Art. 328-A. Nos casos previstos no art. 543-B, caput, do Código de Processo Civil, o Tribunal de origem não emitirá juízo de admissibilidade sobre os recursos extraordinários já sobrestados, nem sobre os que venham a ser interpostos, até que o Supremo Tribunal Federal decida os que tenham sido selecionados nos termos do § 1º daquele artigo.

§1º Nos casos anteriores, o Tribunal de origem sobrestará os agravos de instrumento contra decisões que não tenham admitido os recursos extraordinários, julgando-os prejudicados nas hipóteses do art. 543-B, § 2º, e, quando coincidente o teor dos julgamentos, § 3º.

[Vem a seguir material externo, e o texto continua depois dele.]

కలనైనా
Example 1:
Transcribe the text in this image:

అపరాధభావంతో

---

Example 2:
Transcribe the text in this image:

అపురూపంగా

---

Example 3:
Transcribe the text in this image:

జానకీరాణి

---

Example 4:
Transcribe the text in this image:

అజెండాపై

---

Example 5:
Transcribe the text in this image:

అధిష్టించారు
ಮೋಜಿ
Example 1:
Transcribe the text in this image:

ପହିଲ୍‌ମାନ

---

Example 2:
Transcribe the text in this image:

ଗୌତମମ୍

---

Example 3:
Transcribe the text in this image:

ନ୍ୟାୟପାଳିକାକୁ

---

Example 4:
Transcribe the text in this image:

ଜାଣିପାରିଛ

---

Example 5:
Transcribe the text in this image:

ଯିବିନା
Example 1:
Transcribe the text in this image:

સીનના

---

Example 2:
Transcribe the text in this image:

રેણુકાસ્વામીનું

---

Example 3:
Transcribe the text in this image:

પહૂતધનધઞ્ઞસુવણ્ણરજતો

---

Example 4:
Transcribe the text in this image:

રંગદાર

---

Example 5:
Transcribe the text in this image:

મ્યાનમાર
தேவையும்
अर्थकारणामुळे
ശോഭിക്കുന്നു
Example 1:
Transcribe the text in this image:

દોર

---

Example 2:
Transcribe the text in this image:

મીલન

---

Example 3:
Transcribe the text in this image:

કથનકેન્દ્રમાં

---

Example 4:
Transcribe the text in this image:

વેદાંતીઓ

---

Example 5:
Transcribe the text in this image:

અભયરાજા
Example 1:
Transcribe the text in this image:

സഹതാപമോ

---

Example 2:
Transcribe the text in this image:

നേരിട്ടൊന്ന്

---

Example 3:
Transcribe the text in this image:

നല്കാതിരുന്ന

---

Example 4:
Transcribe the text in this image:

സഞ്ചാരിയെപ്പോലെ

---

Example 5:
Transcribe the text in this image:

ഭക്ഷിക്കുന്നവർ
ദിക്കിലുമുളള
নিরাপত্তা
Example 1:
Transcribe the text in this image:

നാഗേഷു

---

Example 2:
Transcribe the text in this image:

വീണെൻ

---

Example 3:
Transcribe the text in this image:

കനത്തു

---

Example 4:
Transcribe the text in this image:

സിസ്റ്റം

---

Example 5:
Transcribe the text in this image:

§2º Julgado o mérito do recurso extraordinário em sentido contrário ao dos acórdãos recorridos, o Tribunal de origem remeterá ao Supremo Tribunal Federal os agravos em que não se retratar.

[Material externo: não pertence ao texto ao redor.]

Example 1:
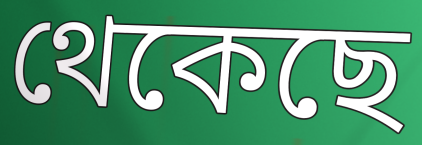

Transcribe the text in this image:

থেকেছে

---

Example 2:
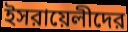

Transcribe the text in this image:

ইসরায়েলীদের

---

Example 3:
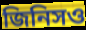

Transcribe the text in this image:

জিনিসও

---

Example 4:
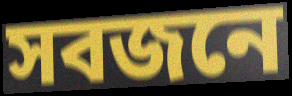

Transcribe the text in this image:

সবজনে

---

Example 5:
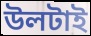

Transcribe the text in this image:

উলটাই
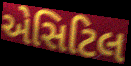
એસિટિલ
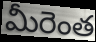
మీరెంత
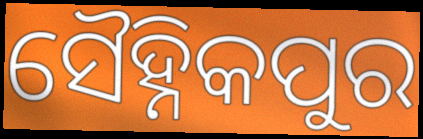
ସୈହ୍ନିକପୁର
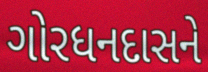
ગોરધનદાસને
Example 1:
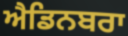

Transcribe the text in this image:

ਐਡਿਨਬਰਾ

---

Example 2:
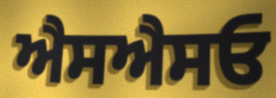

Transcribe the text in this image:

ਐਸਐਸਓ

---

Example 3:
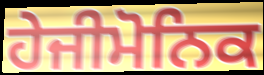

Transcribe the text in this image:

ਹੇਜੀਮੋਨਿਕ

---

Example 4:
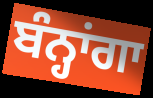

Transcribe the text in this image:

ਬੰਨ੍ਹਾਂਗਾ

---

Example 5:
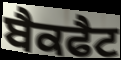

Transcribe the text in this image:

ਬੈਕਫੈਟ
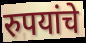
रुपयांचे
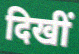
दिखीं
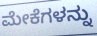
ಮೇಕೆಗಳನ್ನು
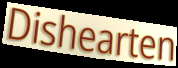
Dishearten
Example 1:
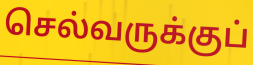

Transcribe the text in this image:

செல்வருக்குப்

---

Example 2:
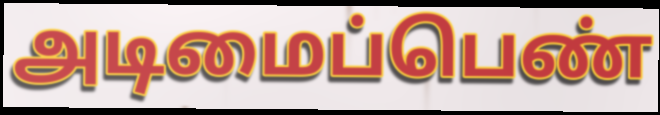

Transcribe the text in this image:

அடிமைப்பெண்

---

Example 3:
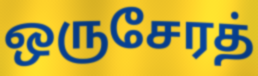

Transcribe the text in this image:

ஒருசேரத்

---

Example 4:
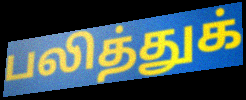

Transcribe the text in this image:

பலித்துக்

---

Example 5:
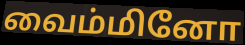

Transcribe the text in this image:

வைம்மினோ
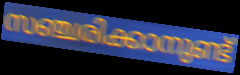
സഞ്ചരിക്കാനുണ്ട്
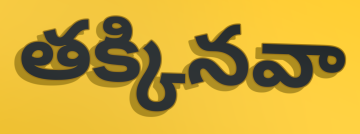
తక్కినవా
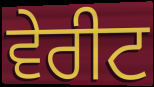
ਵੇਰੀਟ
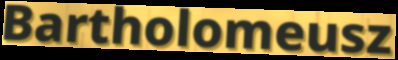
Bartholomeusz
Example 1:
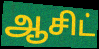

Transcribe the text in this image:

ஆசிட்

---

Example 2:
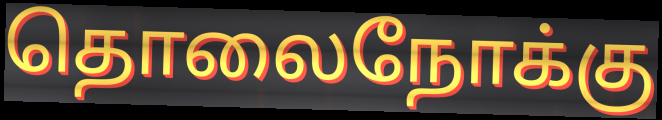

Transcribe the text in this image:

தொலைநோக்கு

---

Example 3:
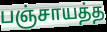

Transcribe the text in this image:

பஞ்சாயத்த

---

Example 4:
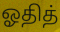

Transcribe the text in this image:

ஓதித்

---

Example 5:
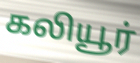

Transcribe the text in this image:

கலியூர்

Fixadas essas premissas normativas, voltemos a tratar sobre a matéria de fundo, ou seja, a necessidade de motivação do ato demissional praticado por pessoas jurídicas integrantes da Administração Pública Indireta.

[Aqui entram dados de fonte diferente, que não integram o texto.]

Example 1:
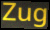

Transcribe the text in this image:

Zug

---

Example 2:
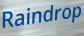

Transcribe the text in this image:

Raindrop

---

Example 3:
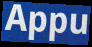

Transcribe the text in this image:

Appu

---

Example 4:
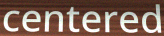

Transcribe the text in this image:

centered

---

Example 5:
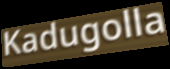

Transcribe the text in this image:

Kadugolla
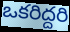
ఒకరిద్దరి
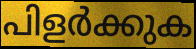
പിളർക്കുക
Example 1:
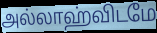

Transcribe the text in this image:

அல்லாஹ்விடமே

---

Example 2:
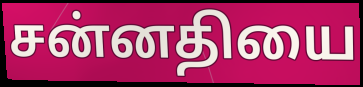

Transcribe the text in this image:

சன்னதியை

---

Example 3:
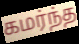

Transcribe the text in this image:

கமர்ந்த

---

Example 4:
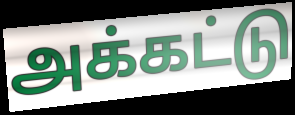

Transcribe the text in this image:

அக்கட்டு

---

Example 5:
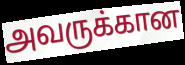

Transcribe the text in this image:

அவருக்கான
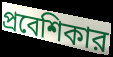
প্রবেশিকার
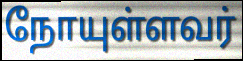
நோயுள்ளவர்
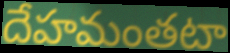
దేహమంతటా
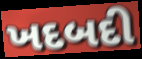
ખદબદી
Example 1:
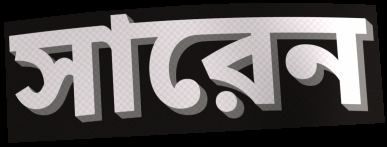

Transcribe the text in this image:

সারেন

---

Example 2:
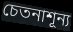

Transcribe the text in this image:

চেতনাশূন্য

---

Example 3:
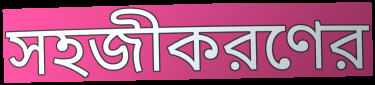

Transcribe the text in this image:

সহজীকরণের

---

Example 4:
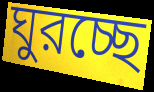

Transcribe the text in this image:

ঘুরচ্ছে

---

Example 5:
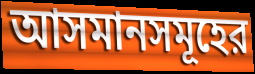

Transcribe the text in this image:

আসমানসমূহের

Em que pese o fundo constitucional da matéria, o fato é que o C. Tribunal Superior do Trabalho mantém, há anos, o seguinte entendimento:

Orientação Jurisprudencial nº 247. SERVIDOR PÚBLICO. CELETISTA CONCURSADO. DESPEDIDA IMOTIVADA. EMPRESA PÚBLICA OU SOCIEDADE DE ECONOMIA MISTA. POSSIBILIDADE (alterada – Res. nº 143/2007) - DJ 13.11.2007

I - A despedida de empregados de empresa pública e de sociedade de economia mista, mesmo admitidos por concurso público, independe de ato motivado para sua validade;

II - A validade do ato de despedida do empregado da Empresa Brasileira de Correios e Telégrafos (ECT) está condicionada à motivação, por gozar a empresa do mesmo tratamento destinado à Fazenda Pública em relação à imunidade tributária e à execução por precatório, além das prerrogativas de foro, prazos e custas processuais.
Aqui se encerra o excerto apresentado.